A microalga Chlamydomonas reinhardtii como plataforma para expressão e secreção de β-glicosidases recombinantes envolvidas na produção de etanol celulósico

Autor: Raíza dos Santos Azevedo (Currículo Lattes)
Orientador: Dr Luis Fernando Fernandes Marins

Resumo

O consumo elevado de combustíveis fósseis é considerado o fator responsável por grande parte das crises ambientais. Pesquisas relacionadas ao desenvolvimento de novas tecnologias de produção de energia a partir de biomassa surgem como alternativa ao uso desses tipos de combustíveis. Diante do cenário atual, a produção de energia a partir de biomassa lignocelulósica (bagaço e palha) vem ganhando destaque frente ao problema de entressafra da cana de açúcar, onde a produção de etanol é zero. A utilização de biofábricas de proteínas recombinantes, baseadas em microalgas, para produção de grandes quantidades de β-glicosidases, poderá permitir o aproveitamento da biomassa lignocelulósica proveninente dos resíduos gerados na produção de etanol. Para tornar a produção de proteína recombinante mais eficiente, é possível melhorar sua tradução ribossomal por meio da otimização de códons, aumentando as taxas de tradução da proteína de interesse. Para tanto, o trabalho propõe a utilização de Chlamydomonas reinhardtii como plataforma de produção juntamente com a otimização de códons para potencializar a produção e secreção de β-glicosidases recombinantes, em grandes quantidades, que degradem o bagaço da cana de açúcar para produção de etanol lignocelulósico.
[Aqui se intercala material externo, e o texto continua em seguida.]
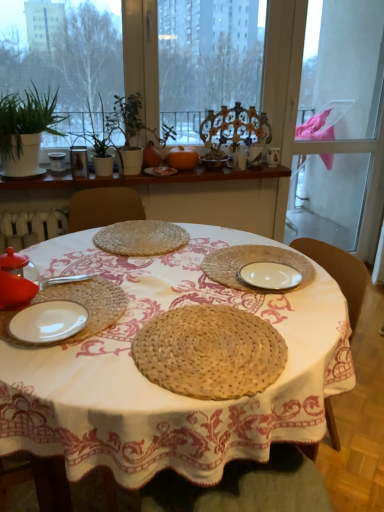
Where is `empty space that is in between white glossy plate at lower left, which is the fourth plate in back-to-front order, and matte glass teapot at left, the 1th tableware from the front`? This screenshot has height=512, width=384. empty space that is in between white glossy plate at lower left, which is the fourth plate in back-to-front order, and matte glass teapot at left, the 1th tableware from the front is located at coordinates (49, 304).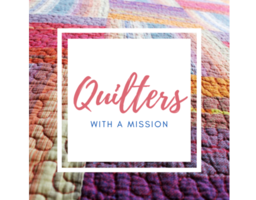
Find the location of a particular element. quilt is located at coordinates (82, 102).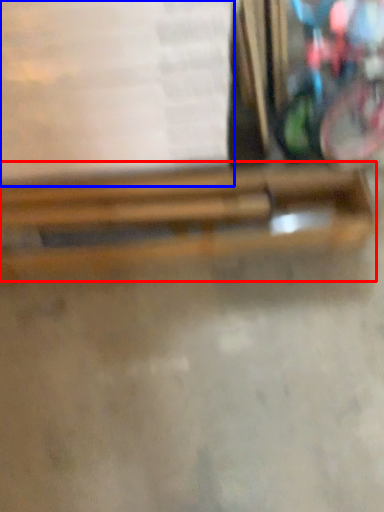
Question: Which object is closer to the camera taking this photo, wood (highlighted by a red box) or paperback book (highlighted by a blue box)?

Choices:
 (A) wood
 (B) paperback book

Answer: (B)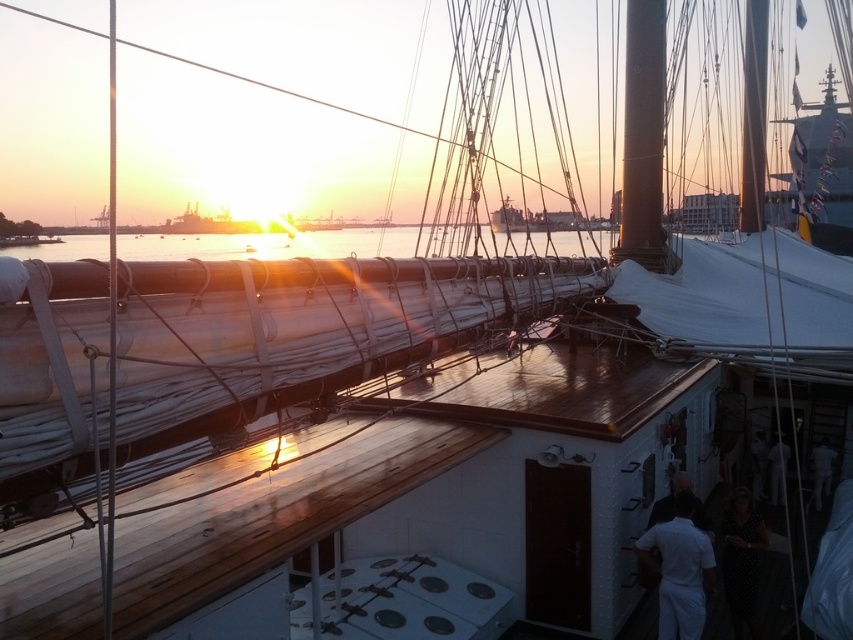
Question: Does shiny metallic water at center appear on the right side of metallic polished mast at upper center?

Choices:
 (A) yes
 (B) no

Answer: (B)

Question: Can you confirm if shiny metallic water at center is thinner than metallic polished mast at upper center?

Choices:
 (A) yes
 (B) no

Answer: (B)

Question: Estimate the real-world distances between objects in this image. Which object is farther from the shiny metallic water at center?

Choices:
 (A) metallic polished mast at upper center
 (B) smooth brown wood mast at upper center

Answer: (B)

Question: Is the position of shiny metallic water at center more distant than that of metallic polished mast at upper center?

Choices:
 (A) no
 (B) yes

Answer: (A)

Question: Which point is farther to the camera?

Choices:
 (A) (567, 248)
 (B) (749, 157)
 (C) (651, 106)

Answer: (A)

Question: Estimate the real-world distances between objects in this image. Which object is farther from the metallic polished mast at upper center?

Choices:
 (A) shiny metallic water at center
 (B) smooth brown wood mast at upper center

Answer: (A)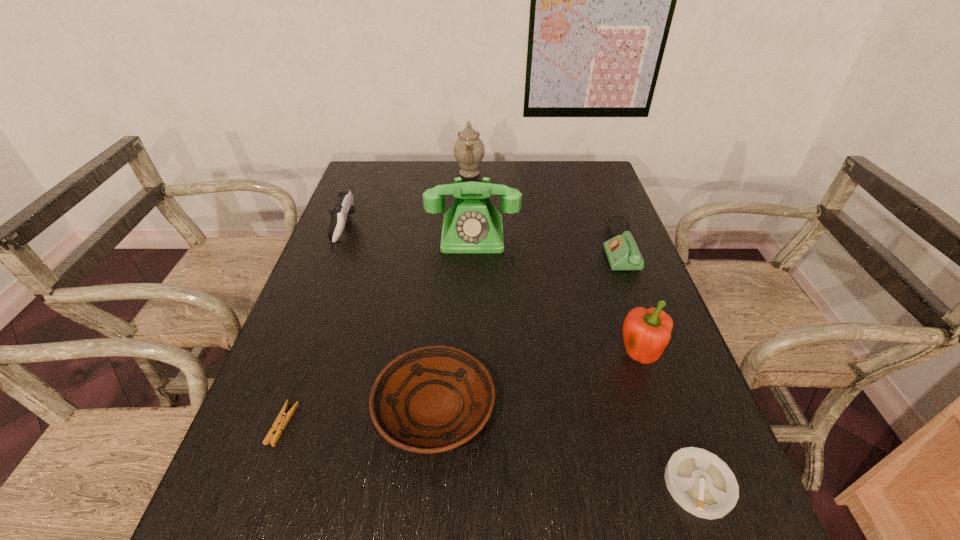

Os principais objetivos deste estudo são: (i) Produzir construções genéticas para a expressão e secreção de duas β-glicosidases de origem procarionte; (ii) Transformar geneticamente a microalga C. reinhardtii através de eletroporação e selecionar os clones altamente produtivos; (iii) Determinar a atividade das β- glicosidases produzidas pelos clones geneticamente modificados de C. reinhardtii visando selecionar aqueles mais produtivos; e (iv) Testar a eficiência das β-glicosidases recombinantes na degradação da celobiose proveniente da celulose do bagaço da cana de açúcar. Esse modelo poderá funcionar como uma biofábrica de baixo custo, além de diminuir o impacto ambiental causado pela emissão de carbono das usinas sucroenergéticas já que o cultivo de microalgas poderia aproveitar as emissões de carbono geradas pela própria usina.